Contrary to what fearmongers would have you believe, the Coronavirus has shown that crime doesn’t rise when jail and prison populations go down. This was well known even before COVID-19 caused cities to rethink their criminal justice policies.
The current COVID-19 crisis provides a real-time blueprint on how to vastly streamline our criminal justice system. Removing misdemeanor and traffic violations from the criminal code would reduce the number of arrests, jail bookings and court filings by at least 50%. Expediting the disposition of criminal charges for those jailed will reduce the jail and prison populations. And we now know that crime rates will be reduced as we shrink the $300 billion criminal justice system footprint.
The press has focused on a few isolated surges in shootings but in fact, a new study by Thomas Abt and Richard Rosenfeld shows that American homicide rates declined dramatically in April and May based on data from 64 U.S. cities: Homicide rates declined by 21.5 percent in April and 9.9 percent in May compared with the previous three-year average for those months. We’ve also seen abrupt drops in theft and burglaries since the Coronavirus took hold, and that’s against a backdrop of crime rates already dropping by over 50% since 1995.
The crime drop has also produced an arrest drop, and that’s been compounded as law enforcement has decided not to pay as much attention to misdemeanor crimes. Those arrests have dropped dramatically, producing reduced jail bookings and fewer people in jail.
As we talk about reducing the footprint and cost of police agencies (over $140 billion a year), the number one thing for us to learn is that we don’t need to physically arrest people for a misdemeanor crime. Instead, police should give them a field citation, with the exception of domestic violence and DUI charges. And police shouldn’t be doing routine traffic stops for the sole purpose of raising money for more policing. As an alternative, we should maximize use of cameras, and develop a corps of traffic officers who aren’t armed with guns but with tablets. If they catch you speeding, they take a picture of your license plate, and then send you the picture and a bill. That’s all.

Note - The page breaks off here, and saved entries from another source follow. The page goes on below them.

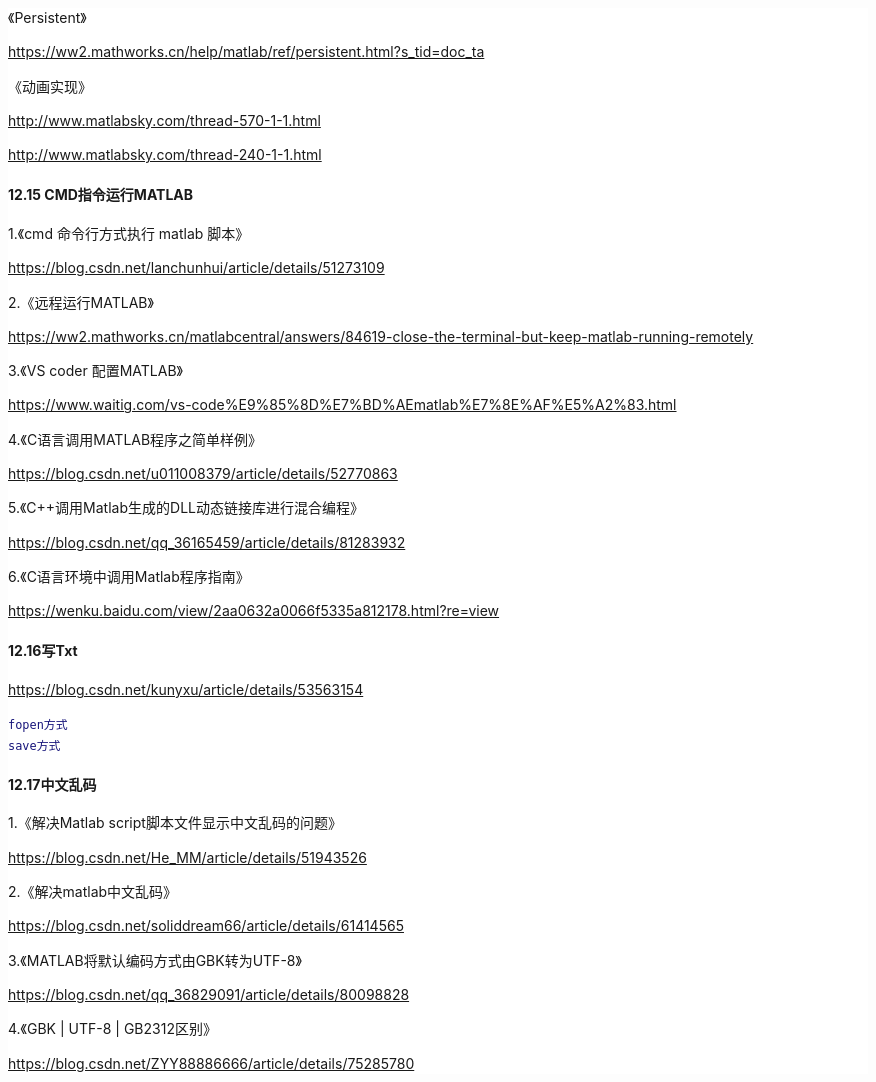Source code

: 《Persistent》

<https://ww2.mathworks.cn/help/matlab/ref/persistent.html?s_tid=doc_ta>

《动画实现》

<http://www.matlabsky.com/thread-570-1-1.html>

<http://www.matlabsky.com/thread-240-1-1.html>

#### 12.15 CMD指令运行MATLAB

1.《cmd 命令行方式执行 matlab 脚本》

<https://blog.csdn.net/lanchunhui/article/details/51273109>

2.《远程运行MATLAB》

<https://ww2.mathworks.cn/matlabcentral/answers/84619-close-the-terminal-but-keep-matlab-running-remotely>

3.《VS coder 配置MATLAB》

<https://www.waitig.com/vs-code%E9%85%8D%E7%BD%AEmatlab%E7%8E%AF%E5%A2%83.html>

4.《C语言调用MATLAB程序之简单样例》

<https://blog.csdn.net/u011008379/article/details/52770863>

5.《C++调用Matlab生成的DLL动态链接库进行混合编程》

<https://blog.csdn.net/qq_36165459/article/details/81283932>

6.《C语言环境中调用Matlab程序指南》

<https://wenku.baidu.com/view/2aa0632a0066f5335a812178.html?re=view>

#### 12.16写Txt

<https://blog.csdn.net/kunyxu/article/details/53563154>

```m
fopen方式
save方式
```

#### 12.17中文乱码

1.《解决Matlab script脚本文件显示中文乱码的问题》

<https://blog.csdn.net/He_MM/article/details/51943526>

2.《解决matlab中文乱码》

<https://blog.csdn.net/soliddream66/article/details/61414565>

3.《MATLAB将默认编码方式由GBK转为UTF-8》

<https://blog.csdn.net/qq_36829091/article/details/80098828>

4.《GBK | UTF-8 | GB2312区别》

<https://blog.csdn.net/ZYY88886666/article/details/75285780>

The big challenge we’re now facing is people’s court appearances being delayed because the criminal courts have been shut down, or are working at a slower pace. Courts need to expedite the processing of cases for those folks who are still in jail. Defenders and prosecutors will have to change their old business practices of delaying sentencing until they get a deal they like. In particular, needless and lengthy court continuances need to be eliminated.
Courts may also need to declare a one-time amnesty for those who fail to appear over coming months on misdemeanor and traffic citations issued during the Coronavirus crisis. Otherwise, there’ll be a sizable backup of failure-to-appear warrants which will clog the courts, increase jail bookings, and do nothing to improve public safety.
—Dr. Austin has over twenty-five years of experience in correctional planning and research. He is the former director of the Institute on Crime, Justice and Corrections at George Washington University in Washington, DC.